[What to do]: For each line in the data below that holds "udaljeni", return a copy.

[Data provided]:
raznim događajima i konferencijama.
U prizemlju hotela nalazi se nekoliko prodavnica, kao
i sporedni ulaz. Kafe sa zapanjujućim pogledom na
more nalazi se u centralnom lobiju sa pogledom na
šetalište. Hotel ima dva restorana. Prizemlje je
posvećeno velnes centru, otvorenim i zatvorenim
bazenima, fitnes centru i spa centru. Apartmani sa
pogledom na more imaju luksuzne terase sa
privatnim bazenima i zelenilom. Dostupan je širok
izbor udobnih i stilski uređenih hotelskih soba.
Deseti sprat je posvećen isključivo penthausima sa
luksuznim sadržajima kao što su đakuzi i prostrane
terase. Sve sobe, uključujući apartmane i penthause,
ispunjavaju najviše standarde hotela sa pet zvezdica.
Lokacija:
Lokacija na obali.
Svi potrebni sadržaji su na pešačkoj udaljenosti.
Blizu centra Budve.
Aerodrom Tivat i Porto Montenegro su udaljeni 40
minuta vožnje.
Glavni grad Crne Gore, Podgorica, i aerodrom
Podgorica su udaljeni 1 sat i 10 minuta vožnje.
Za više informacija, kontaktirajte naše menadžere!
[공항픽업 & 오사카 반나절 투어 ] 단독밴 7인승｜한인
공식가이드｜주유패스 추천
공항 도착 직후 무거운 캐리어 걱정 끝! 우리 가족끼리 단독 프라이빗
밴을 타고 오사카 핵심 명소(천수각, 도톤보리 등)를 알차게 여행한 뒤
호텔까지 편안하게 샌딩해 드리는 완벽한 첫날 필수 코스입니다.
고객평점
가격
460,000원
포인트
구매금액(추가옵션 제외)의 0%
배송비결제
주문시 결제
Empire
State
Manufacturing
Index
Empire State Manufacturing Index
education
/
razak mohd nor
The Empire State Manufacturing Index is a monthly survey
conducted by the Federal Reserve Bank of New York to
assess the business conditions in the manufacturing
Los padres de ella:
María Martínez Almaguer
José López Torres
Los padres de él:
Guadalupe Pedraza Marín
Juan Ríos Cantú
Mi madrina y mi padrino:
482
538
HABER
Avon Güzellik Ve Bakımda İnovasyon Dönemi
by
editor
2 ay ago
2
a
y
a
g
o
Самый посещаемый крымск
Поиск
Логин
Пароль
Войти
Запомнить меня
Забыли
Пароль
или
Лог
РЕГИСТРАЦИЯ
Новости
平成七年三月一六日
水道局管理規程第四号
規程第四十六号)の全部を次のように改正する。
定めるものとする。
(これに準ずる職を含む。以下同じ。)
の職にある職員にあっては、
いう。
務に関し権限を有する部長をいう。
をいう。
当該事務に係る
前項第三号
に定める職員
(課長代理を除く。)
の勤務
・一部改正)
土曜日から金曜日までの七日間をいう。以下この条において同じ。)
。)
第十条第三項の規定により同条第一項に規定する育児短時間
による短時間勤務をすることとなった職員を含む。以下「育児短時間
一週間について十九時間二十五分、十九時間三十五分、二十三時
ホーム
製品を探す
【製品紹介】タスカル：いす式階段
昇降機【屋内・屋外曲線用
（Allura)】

[Answer section]:
Aerodrom Tivat i Porto Montenegro su udaljeni 40
Podgorica su udaljeni 1 sat i 10 minuta vožnje.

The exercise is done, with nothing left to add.